Le previsioni di qualità dell’aria, formulate da Arpae sulla base di un modello previsionale di qualità dell’aria, indicano infatti per Forlì un'alta probabilità di superamento del valore limite giornaliero per il pm10

Il Bollettino emesso mercoledì da Arpae conferma il mantenimento delle misure emergenziali antismog nella provincia di Forlì-Cesena. Le previsioni di qualità dell’aria, formulate da Arpae sulla base di un modello previsionale di qualità dell’aria, indicano infatti per Forlì un'alta probabilità di superamento del valore limite giornaliero per il pm10 in almeno una stazione di monitoraggio dell'inquinamento atmosferico anche per i prossimi due giorni.

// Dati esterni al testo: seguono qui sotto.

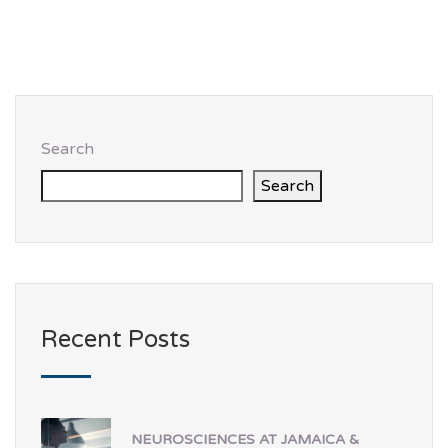
Search
Search
Recent Posts
NEUROSCIENCES AT JAMAICA &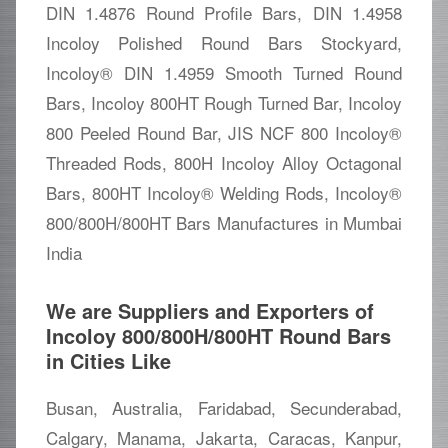
DIN 1.4876 Round Profile Bars, DIN 1.4958
Incoloy Polished Round Bars Stockyard,
Incoloy® DIN 1.4959 Smooth Turned Round
Bars, Incoloy 800HT Rough Turned Bar, Incoloy
800 Peeled Round Bar, JIS NCF 800 Incoloy®
Threaded Rods, 800H Incoloy Alloy Octagonal
Bars, 800HT Incoloy® Welding Rods, Incoloy®
800/800H/800HT Bars Manufactures in Mumbai
India
We are Suppliers and Exporters of
Incoloy 800/800H/800HT Round Bars
in Cities Like
Busan, Australia, Faridabad, Secunderabad,
Calgary, Manama, Jakarta, Caracas, Kanpur,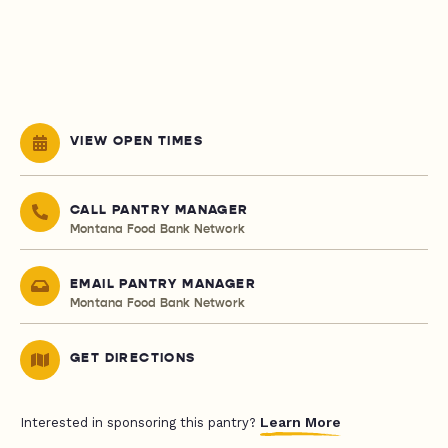
VIEW OPEN TIMES
CALL PANTRY MANAGER
Montana Food Bank Network
EMAIL PANTRY MANAGER
Montana Food Bank Network
GET DIRECTIONS
Learn More
Interested in sponsoring this pantry?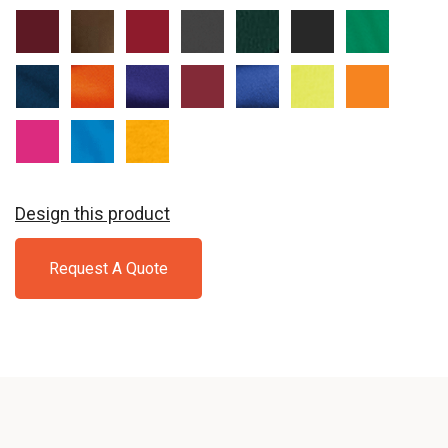
Athletic
Brown
Cardinal
Charcoal
Dark
Jet
Kelly
Maroon
Green
Black
Navy
Orange
Purple
Red
Royal
Safety
Safety
Green
Orange
Sangria
Sapphire
Gold
Design this product
Request A Quote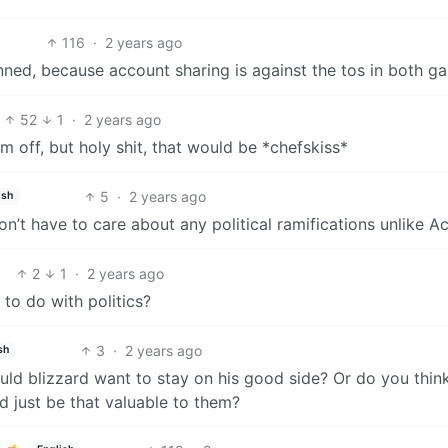
116
·
2 years ago
nned, because account sharing is against the tos in both g
52
1
·
2 years ago
m off, but holy shit, that would be *chefskiss*
5
·
2 years ago
ish
’t have to care about any political ramifications unlike Ac
2
1
·
2 years ago
 to do with politics?
3
·
2 years ago
sh
uld blizzard want to stay on his good side? Or do you thin
d just be that valuable to them?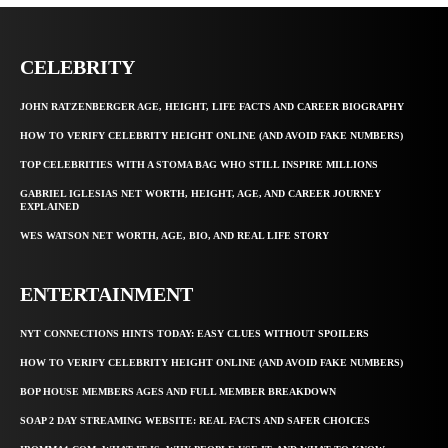
CELEBRITY
JOHN RATZENBERGER AGE, HEIGHT, LIFE FACTS AND CAREER BIOGRAPHY
HOW TO VERIFY CELEBRITY HEIGHT ONLINE (AND AVOID FAKE NUMBERS)
TOP CELEBRITIES WITH A STOMA BAG WHO STILL INSPIRE MILLIONS
GABRIEL IGLESIAS NET WORTH, HEIGHT, AGE, AND CAREER JOURNEY
EXPLAINED
WES WATSON NET WORTH, AGE, BIO, AND REAL LIFE STORY
ENTERTAINMENT
NYT CONNECTIONS HINTS TODAY: EASY CLUES WITHOUT SPOILERS
HOW TO VERIFY CELEBRITY HEIGHT ONLINE (AND AVOID FAKE NUMBERS)
BOP HOUSE MEMBERS AGES AND FULL MEMBER BREAKDOWN
SOAP 2 DAY STREAMING WEBSITE: REAL FACTS AND SAFER CHOICES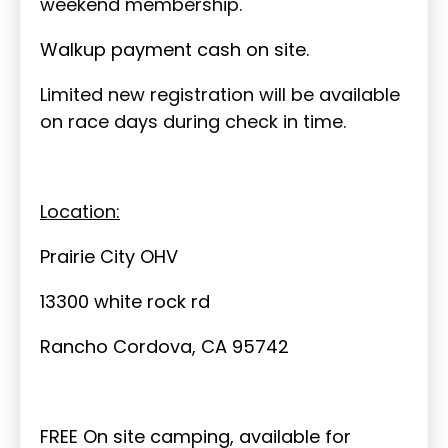
weekend membership.
Walkup payment cash on site.
Limited new registration will be available
on race days during check in time.
Location:
Prairie City OHV
13300 white rock rd
Rancho Cordova, CA 95742
FREE On site camping, available for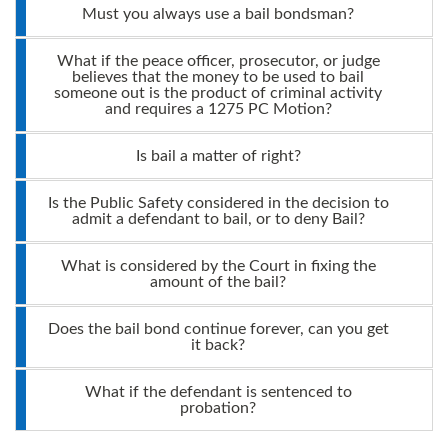
Must you always use a bail bondsman?
What if the peace officer, prosecutor, or judge
believes that the money to be used to bail
someone out is the product of criminal activity
and requires a 1275 PC Motion?
Is bail a matter of right?
Is the Public Safety considered in the decision to
admit a defendant to bail, or to deny Bail?
What is considered by the Court in fixing the
amount of the bail?
Does the bail bond continue forever, can you get
it back?
What if the defendant is sentenced to
probation?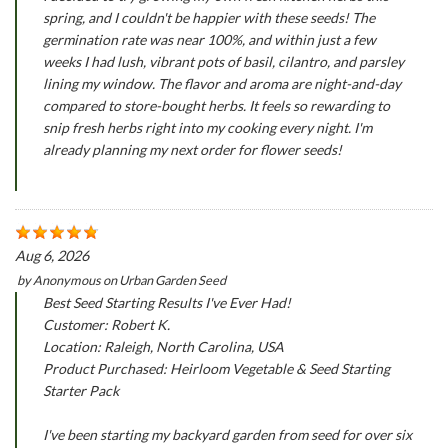
spring, and I couldn't be happier with these seeds! The
germination rate was near 100%, and within just a few
weeks I had lush, vibrant pots of basil, cilantro, and parsley
lining my window. The flavor and aroma are night-and-day
compared to store-bought herbs. It feels so rewarding to
snip fresh herbs right into my cooking every night. I'm
already planning my next order for flower seeds!
Aug 6, 2026
by
Anonymous
on
Urban Garden Seed
Best Seed Starting Results I've Ever Had!
Customer: Robert K.
Location: Raleigh, North Carolina, USA
Product Purchased: Heirloom Vegetable & Seed Starting
Starter Pack
I've been starting my backyard garden from seed for over six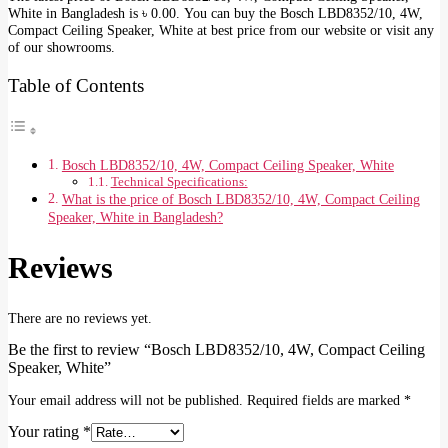
White in Bangladesh is ৳ 0.00. You can buy the Bosch LBD8352/10, 4W,
Compact Ceiling Speaker, White at best price from our website or visit any
of our showrooms.
Table of Contents
Bosch LBD8352/10, 4W, Compact Ceiling Speaker, White
Technical Specifications:
What is the price of Bosch LBD8352/10, 4W, Compact Ceiling
Speaker, White in Bangladesh?
Reviews
There are no reviews yet.
Be the first to review “Bosch LBD8352/10, 4W, Compact Ceiling
Speaker, White”
Your email address will not be published.
Required fields are marked
*
Your rating
*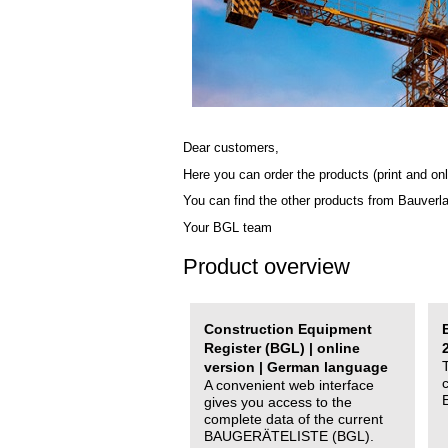
Dear customers,
Here you can order the products (print and onl
You can find the other products from Bauverl
Your BGL team
Product overview
Construction Equipment
Register (BGL) | online
version | German language
A convenient web interface
gives you access to the
complete data of the current
BAUGERÄTELISTE (BGL).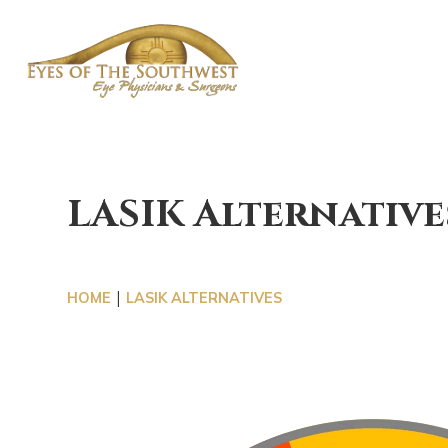
OUR 
LASIK Alternative
|
HOME
LASIK ALTERNATIVES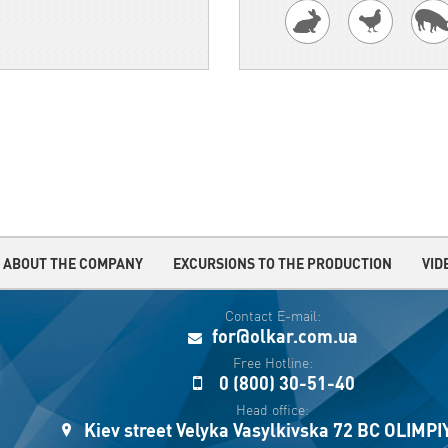
ABOUT THE COMPANY
EXCURSIONS TO THE PRODUCTION
VID
Contact E-mail:
for@olkar.com.ua
Free Hotline:
0 (800) 30-51-40
Head office:
Kiev street Velyka Vasylkivska 72 BC OLIMP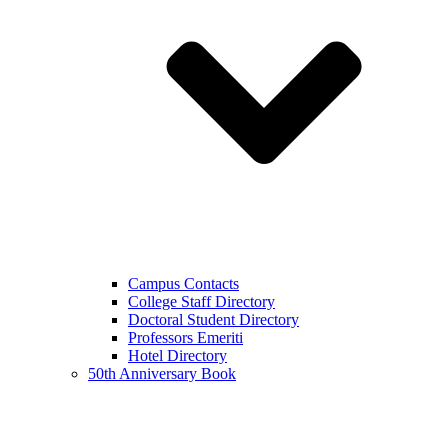
Campus Contacts
College Staff Directory
Doctoral Student Directory
Professors Emeriti
Hotel Directory
50th Anniversary Book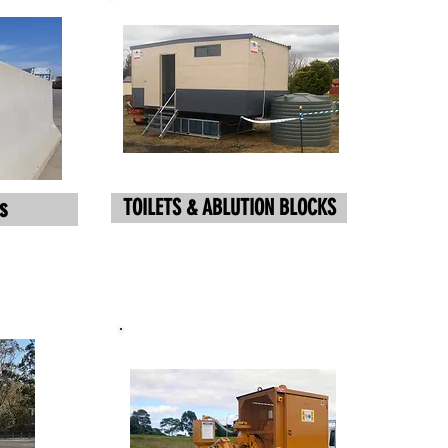
TOILETS & ABLUTION BLOCKS
s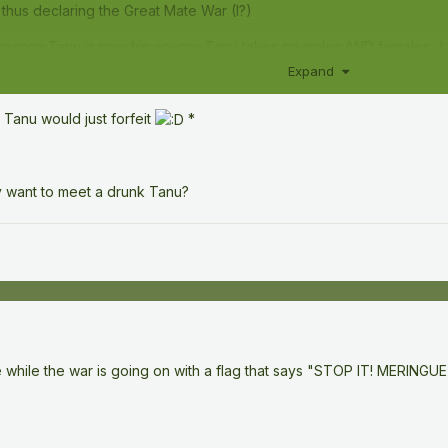
thus declaring the Great Mate War (I?)
g reason Tanu is now his enemy: Tanu takes on males AND females...)
Expand
 Tanu would just forfeit
*
ly want to meet a drunk Tanu?
 while the war is going on with a flag that says "STOP IT! MER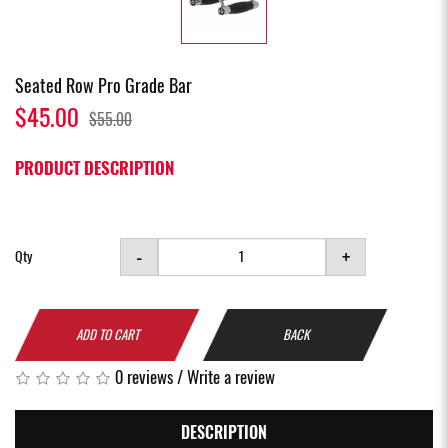
Seated Row Pro Grade Bar
$45.00
$55.00
PRODUCT DESCRIPTION
-
+
Qty
ADD TO CART
BACK
0 reviews
/
Write a review
DESCRIPTION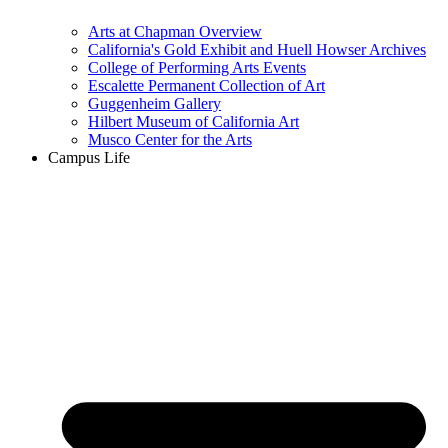
Arts at Chapman Overview
California's Gold Exhibit and Huell Howser Archives
College of Performing Arts Events
Escalette Permanent Collection of Art
Guggenheim Gallery
Hilbert Museum of California Art
Musco Center for the Arts
Campus Life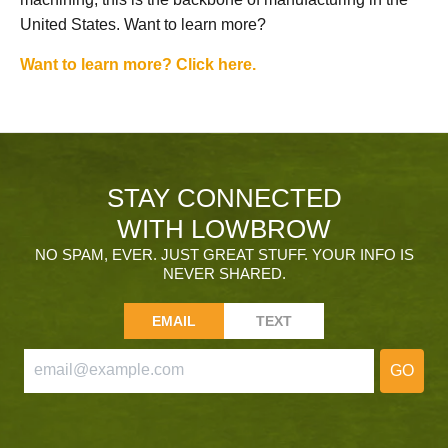
United States. Want to learn more?
Want to learn more? Click here.
STAY CONNECTED
WITH LOWBROW
NO SPAM, EVER. JUST GREAT STUFF. YOUR INFO IS
NEVER SHARED.
EMAIL
TEXT
GO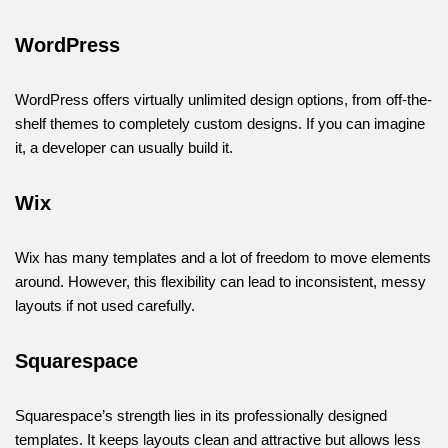
WordPress
WordPress offers virtually unlimited design options, from off-the-
shelf themes to completely custom designs. If you can imagine
it, a developer can usually build it.
Wix
Wix has many templates and a lot of freedom to move elements
around. However, this flexibility can lead to inconsistent, messy
layouts if not used carefully.
Squarespace
Squarespace’s strength lies in its professionally designed
templates. It keeps layouts clean and attractive but allows less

Da giovedì scorso in provincia non sono stati registrati valori superiori ai 50 microgrammi. Le misure emergenziali restano in vigore fino al prossimo giorno di controllo, venerdì compreso, e saranno revocate solo se il bollettino emesso da Arpae evidenzierà il termine delle misure emergenziali (bollino verde).

Misure emergenziali

Nell'area già interessata dalle restrizioni della circolazione è previsto divieto di circolazione per i veicoli a benzina Euro 0, Euro 1 e Euro 2, veicoli a GPL/benzina o metano/benzina Euro 0 o Euro 1, veicoli diesel Euro 0, Euro 1, Euro 2, Euro 3 e Euro 4, ciclomotori e motoveicoli Euro 0 e Euro 1; In tutto il territorio del comune di Forlì è previsto il divieto di utilizzo di biomasse nelle unità immobiliari comunque classificate (da E1 a E8) dotate di riscaldamento multicombustibile; la riduzione delle temperature negli ambienti di vita riscaldati (fino a massimo 19°C + 2°C di tolleranza nelle case, negli uffici, nei luoghi per le attività ricreative associative o di culto, nelle attività commerciali; fino a massimo 17°C + 2°C di tolleranza nei luoghi che ospitano attività industriali ed artigianali), con esclusione di ospedali, cliniche, case di cura, scuole e luoghi che ospitano attività sportive; il divieto di effettuare combustioni all’aperto (falò, barbecue, ecc.) comprese le operazioni di bruciatura di sterpaglie, residui di potatura e scarti vegetali di origine agricola; e il divieto di spandimento liquami ad eccezione di spandimento effettuato con interramento immediato dei liquami e con iniezione diretta al suolo.